Now I'm not necessarily ready to believe that the supervisor for shipping and receiving in my tiny cheese factory knows where all the cheese comes and goes. Even so, I also learned that we'd grind up a ton of our other expired cheese and repackage it as a high-priced premium cheese. I learned a couple important lessons from my employment at that factory: you should be suspicious of any marketing strategy or corportate front that claims to be an independent entity, or does not somehow seem connected to everything else. There is no autonomy in the business world. And faithfully avoid any cheese called Party Havarti, or any incarnation of that name.

Occasionally I forget this; I'm no business person. I'm an English person, and while I am learning more about the world of business, I still rarely get a peek behind the curtains at Oz. In fact, there are a lot of Ozes we don't get a peak behind.

So thanks to Michael Hanscom, who gave us this peek behind the curtains at Microsoft. I'm not going to guess what Microsoft uses, or is going to use, PowerMac G5s for. There's a bit of speculation on Hanscom's website, and I'm sure other tech guys have detailed guesses and ideas--but I'm not going to take any shots at it here, not even for the sake of Mac pride.

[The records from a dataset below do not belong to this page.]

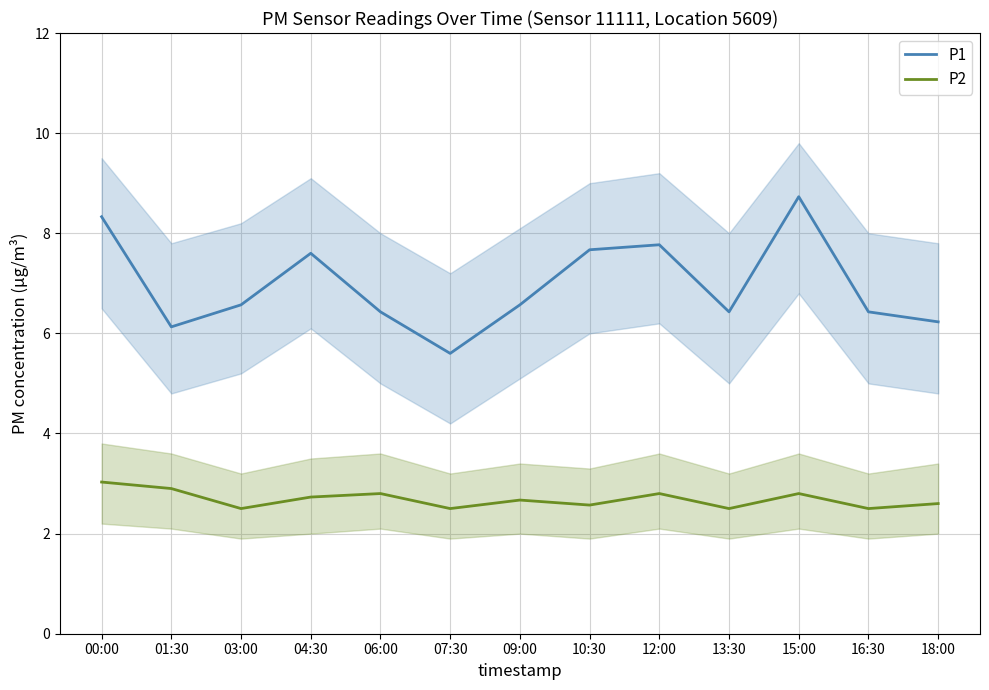

In P1, how many points are lower than both neighbors (excluding endpoints)?

3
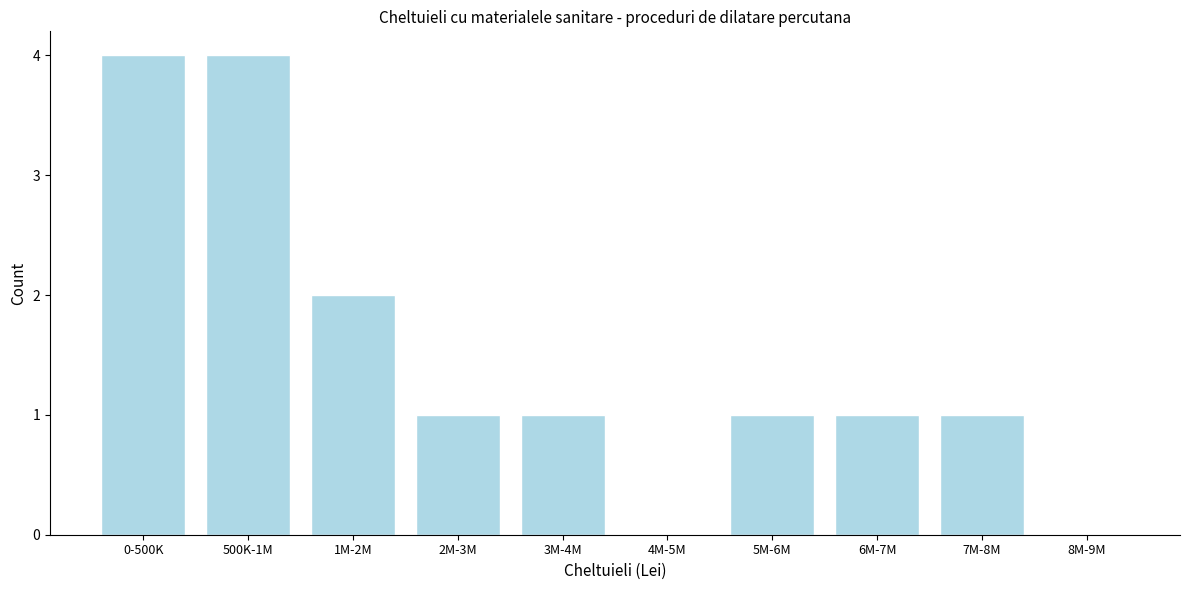

Reading left to right, what are all the values shown in this chart?

0-500K=4	500K-1M=4	1M-2M=2	2M-3M=1	3M-4M=1	4M-5M=0	5M-6M=1	6M-7M=1	7M-8M=1	8M-9M=0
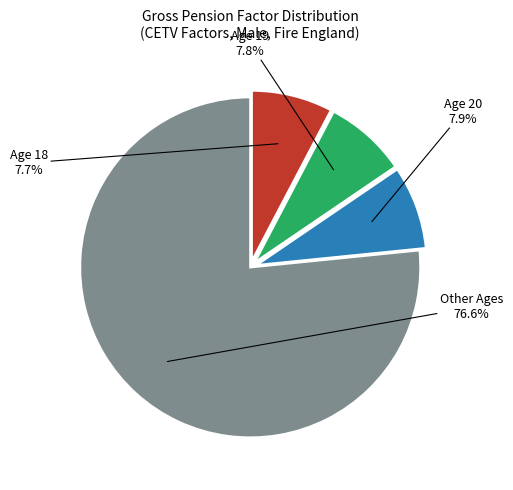

Between Other Ages and Age 19, which is larger?

Other Ages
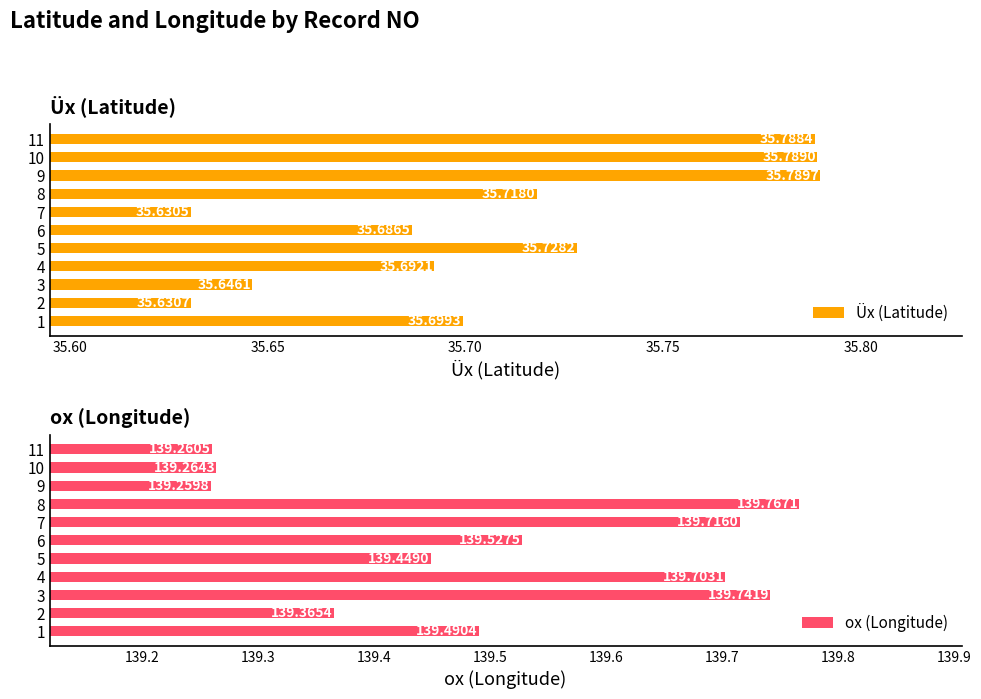

What is the sum of all Üx (Latitude) values?

392.8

It proves the point again, though--and to our uneducated eyes it looks an awful lot like being caught in bed with your arch enemy's wife.

Postscript: The pic cost Hanscom his job at Microsoft, but there are, I think, a lot of people who would tell him it was worth the sacrifice. Maybe they could pick him up as a publicist over at Apple.

(I was tipped off to this by the "101 Dumbest Moments in Business" article in the January/February '04 issue of Business 2.0 magazine. The article was a goldmine; I'll likely post other things from it as the week goes on.)


Sunday, March 14, 2004

The chills


This morning, when I first stepped outside, the wind whipped against me. I looked down to see the gusts distorting the shape of my legs and torso; I had aerodynamic clothing which clung tightly against the tops of my body and then flew like a sail on its back. I remember thinking that it was almost too cold to notice the wetness in the air.

This evening it was warmer, warm enough that one could feel the rain in the air, like it was soaking in through one's pores. The air was still cool, though, and the combination of wetness and coolness made for the type of weather that only impacts you at the bones; you think it's pleasant until you feel cold, and then the feeling has buried itself so deep in you you can't chase it away.

When I started to get cold I knew I was in trouble; even so, I find that chill hard to hate, because it reminds me of so many soft Irish days, and tonight I was in the mood for some Ireland. I thought we'd try to catch some music and a pint or so at a nice Irish pub in town. I think we were both disappointed when we walked in, and there was nowhere to sit. It was loud, and I couldn't figure out if we were supposed to just find a home, or if we were supposed to have waited for someone to seat us.

We left as quickly as we got there and went for coffee at Caffeine Dreams instead. We somehow found a table right away, and we talked for a couple hours as a fellow sang about Jesus. There, at least, I was able to start beating back that chill that had been creeping into my bones, even if I'm still thinking about Ireland which, like its weather, has a way of lodging in the folds of your brain and refusing to be forgotten.